(Beginning of SOURCE RECORDS)

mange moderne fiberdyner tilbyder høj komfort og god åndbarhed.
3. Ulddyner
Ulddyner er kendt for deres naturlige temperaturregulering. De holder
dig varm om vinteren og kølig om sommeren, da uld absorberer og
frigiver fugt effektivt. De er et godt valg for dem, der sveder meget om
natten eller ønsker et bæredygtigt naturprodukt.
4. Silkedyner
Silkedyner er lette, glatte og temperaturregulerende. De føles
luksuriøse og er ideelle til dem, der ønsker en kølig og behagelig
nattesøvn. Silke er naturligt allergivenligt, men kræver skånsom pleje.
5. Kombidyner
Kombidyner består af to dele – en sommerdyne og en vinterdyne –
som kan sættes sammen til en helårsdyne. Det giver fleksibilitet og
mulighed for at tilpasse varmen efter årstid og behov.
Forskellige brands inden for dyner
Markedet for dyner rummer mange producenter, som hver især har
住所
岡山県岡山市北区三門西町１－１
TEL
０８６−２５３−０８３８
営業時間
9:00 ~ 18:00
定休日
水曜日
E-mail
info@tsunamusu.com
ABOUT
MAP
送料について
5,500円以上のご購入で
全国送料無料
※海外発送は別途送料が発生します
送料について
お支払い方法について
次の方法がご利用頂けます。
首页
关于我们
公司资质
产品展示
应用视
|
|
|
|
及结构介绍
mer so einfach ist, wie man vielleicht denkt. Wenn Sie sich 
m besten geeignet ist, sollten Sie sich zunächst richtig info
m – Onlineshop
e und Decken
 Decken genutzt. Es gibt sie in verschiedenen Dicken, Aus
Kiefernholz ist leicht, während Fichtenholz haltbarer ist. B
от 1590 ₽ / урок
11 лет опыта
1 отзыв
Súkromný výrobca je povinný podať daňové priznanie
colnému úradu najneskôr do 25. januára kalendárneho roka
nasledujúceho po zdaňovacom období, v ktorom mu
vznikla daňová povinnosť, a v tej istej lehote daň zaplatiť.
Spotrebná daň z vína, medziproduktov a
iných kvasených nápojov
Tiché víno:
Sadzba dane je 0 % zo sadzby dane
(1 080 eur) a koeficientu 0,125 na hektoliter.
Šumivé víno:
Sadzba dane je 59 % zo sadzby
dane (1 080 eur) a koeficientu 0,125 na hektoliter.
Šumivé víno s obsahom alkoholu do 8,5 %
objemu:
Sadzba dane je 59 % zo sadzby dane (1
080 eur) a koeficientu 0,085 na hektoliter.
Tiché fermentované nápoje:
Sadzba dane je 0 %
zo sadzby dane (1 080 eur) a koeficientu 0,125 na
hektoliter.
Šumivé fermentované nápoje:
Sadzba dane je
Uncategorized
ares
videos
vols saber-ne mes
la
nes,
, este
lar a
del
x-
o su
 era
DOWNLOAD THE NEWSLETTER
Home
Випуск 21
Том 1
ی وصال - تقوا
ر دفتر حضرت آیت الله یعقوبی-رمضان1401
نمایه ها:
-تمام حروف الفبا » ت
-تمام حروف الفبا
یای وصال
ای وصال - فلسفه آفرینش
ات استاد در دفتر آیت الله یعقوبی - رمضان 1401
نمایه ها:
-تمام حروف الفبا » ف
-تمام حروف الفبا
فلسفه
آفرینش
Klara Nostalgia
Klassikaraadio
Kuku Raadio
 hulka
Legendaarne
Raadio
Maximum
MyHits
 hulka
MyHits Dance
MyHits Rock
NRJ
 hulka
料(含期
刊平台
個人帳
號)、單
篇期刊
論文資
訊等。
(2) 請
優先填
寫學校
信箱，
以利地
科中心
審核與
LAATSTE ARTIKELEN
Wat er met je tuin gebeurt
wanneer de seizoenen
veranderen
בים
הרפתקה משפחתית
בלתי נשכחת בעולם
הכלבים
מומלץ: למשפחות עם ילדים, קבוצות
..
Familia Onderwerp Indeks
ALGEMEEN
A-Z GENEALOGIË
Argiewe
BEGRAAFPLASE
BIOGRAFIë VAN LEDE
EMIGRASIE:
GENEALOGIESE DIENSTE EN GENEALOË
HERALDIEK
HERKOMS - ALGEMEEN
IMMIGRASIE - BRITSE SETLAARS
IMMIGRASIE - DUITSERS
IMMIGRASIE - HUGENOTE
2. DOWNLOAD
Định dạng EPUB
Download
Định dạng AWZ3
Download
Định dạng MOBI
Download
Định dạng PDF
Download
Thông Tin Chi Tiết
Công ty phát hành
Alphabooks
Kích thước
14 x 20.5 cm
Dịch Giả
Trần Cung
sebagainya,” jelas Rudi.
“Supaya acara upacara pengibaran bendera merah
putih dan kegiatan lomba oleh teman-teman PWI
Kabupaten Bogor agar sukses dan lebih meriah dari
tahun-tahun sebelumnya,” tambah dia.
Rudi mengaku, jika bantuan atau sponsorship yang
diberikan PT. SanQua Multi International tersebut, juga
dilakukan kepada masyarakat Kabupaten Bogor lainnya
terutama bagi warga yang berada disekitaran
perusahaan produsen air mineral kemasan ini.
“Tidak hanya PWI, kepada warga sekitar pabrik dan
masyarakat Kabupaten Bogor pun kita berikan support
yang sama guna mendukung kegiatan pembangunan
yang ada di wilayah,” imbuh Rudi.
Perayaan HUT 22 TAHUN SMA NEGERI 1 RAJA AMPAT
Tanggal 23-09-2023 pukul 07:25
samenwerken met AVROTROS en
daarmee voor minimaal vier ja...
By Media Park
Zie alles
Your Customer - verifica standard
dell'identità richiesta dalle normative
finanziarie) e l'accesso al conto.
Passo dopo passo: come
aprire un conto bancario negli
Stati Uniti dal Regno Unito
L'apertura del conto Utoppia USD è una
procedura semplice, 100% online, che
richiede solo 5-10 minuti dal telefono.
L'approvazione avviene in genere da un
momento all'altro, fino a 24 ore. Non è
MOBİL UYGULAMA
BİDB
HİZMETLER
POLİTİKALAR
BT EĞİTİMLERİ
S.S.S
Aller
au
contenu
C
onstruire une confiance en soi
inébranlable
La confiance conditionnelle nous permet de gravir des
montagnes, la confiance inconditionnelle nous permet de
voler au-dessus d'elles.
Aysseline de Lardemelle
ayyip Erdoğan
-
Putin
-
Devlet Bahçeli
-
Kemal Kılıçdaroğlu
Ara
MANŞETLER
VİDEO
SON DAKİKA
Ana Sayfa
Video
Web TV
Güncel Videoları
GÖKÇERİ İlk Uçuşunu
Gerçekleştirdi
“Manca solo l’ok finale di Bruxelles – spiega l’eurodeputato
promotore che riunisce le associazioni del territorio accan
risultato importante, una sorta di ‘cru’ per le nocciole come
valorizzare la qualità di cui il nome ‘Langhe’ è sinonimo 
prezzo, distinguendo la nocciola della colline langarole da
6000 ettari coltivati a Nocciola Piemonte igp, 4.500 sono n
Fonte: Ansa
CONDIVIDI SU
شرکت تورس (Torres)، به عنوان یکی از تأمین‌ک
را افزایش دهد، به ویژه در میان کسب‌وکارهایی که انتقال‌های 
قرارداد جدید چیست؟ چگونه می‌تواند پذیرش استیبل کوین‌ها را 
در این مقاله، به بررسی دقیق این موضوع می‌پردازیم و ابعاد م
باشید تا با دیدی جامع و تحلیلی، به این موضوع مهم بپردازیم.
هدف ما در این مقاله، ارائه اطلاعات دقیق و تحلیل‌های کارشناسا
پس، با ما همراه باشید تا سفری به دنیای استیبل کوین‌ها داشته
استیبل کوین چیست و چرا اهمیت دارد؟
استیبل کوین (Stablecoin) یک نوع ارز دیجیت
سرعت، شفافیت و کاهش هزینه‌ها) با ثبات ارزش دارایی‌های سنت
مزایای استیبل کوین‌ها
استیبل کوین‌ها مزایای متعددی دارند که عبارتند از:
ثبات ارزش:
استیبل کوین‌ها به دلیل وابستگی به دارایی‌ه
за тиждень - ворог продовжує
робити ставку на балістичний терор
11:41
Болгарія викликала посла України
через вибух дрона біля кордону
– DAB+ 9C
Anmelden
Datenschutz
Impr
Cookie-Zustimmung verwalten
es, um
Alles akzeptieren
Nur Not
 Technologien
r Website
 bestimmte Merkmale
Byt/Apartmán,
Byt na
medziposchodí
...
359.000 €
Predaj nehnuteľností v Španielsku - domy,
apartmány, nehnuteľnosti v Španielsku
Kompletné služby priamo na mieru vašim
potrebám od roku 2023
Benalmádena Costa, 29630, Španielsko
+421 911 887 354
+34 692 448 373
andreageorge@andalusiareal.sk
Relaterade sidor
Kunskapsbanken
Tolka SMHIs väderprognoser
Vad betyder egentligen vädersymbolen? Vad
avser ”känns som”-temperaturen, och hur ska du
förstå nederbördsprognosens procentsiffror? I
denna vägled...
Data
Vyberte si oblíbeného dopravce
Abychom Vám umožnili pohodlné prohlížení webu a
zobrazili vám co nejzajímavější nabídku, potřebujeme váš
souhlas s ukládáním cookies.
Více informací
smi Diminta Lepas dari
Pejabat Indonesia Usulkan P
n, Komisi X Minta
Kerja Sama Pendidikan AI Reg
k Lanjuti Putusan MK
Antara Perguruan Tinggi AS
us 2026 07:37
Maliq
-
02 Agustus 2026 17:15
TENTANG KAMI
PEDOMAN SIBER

(End of SOURCE RECORDS)

| WHAT IS BEING ASKED |
Repeat verbatim the opening run of entries, ending with the line that contains "colnému úradu najneskôr".

| REPLY TO THE TASK |
mange moderne fiberdyner tilbyder høj komfort og god åndbarhed.
3. Ulddyner
Ulddyner er kendt for deres naturlige temperaturregulering. De holder
dig varm om vinteren og kølig om sommeren, da uld absorberer og
frigiver fugt effektivt. De er et godt valg for dem, der sveder meget om
natten eller ønsker et bæredygtigt naturprodukt.
4. Silkedyner
Silkedyner er lette, glatte og temperaturregulerende. De føles
luksuriøse og er ideelle til dem, der ønsker en kølig og behagelig
nattesøvn. Silke er naturligt allergivenligt, men kræver skånsom pleje.
5. Kombidyner
Kombidyner består af to dele – en sommerdyne og en vinterdyne –
som kan sættes sammen til en helårsdyne. Det giver fleksibilitet og
mulighed for at tilpasse varmen efter årstid og behov.
Forskellige brands inden for dyner
Markedet for dyner rummer mange producenter, som hver især har
住所
岡山県岡山市北区三門西町１－１
TEL
０８６−２５３−０８３８
営業時間
9:00 ~ 18:00
定休日
水曜日
E-mail
info@tsunamusu.com
ABOUT
MAP
送料について
5,500円以上のご購入で
全国送料無料
※海外発送は別途送料が発生します
送料について
お支払い方法について
次の方法がご利用頂けます。
首页
关于我们
公司资质
产品展示
应用视
|
|
|
|
及结构介绍
mer so einfach ist, wie man vielleicht denkt. Wenn Sie sich 
m besten geeignet ist, sollten Sie sich zunächst richtig info
m – Onlineshop
e und Decken
 Decken genutzt. Es gibt sie in verschiedenen Dicken, Aus
Kiefernholz ist leicht, während Fichtenholz haltbarer ist. B
от 1590 ₽ / урок
11 лет опыта
1 отзыв
Súkromný výrobca je povinný podať daňové priznanie
colnému úradu najneskôr do 25. januára kalendárneho roka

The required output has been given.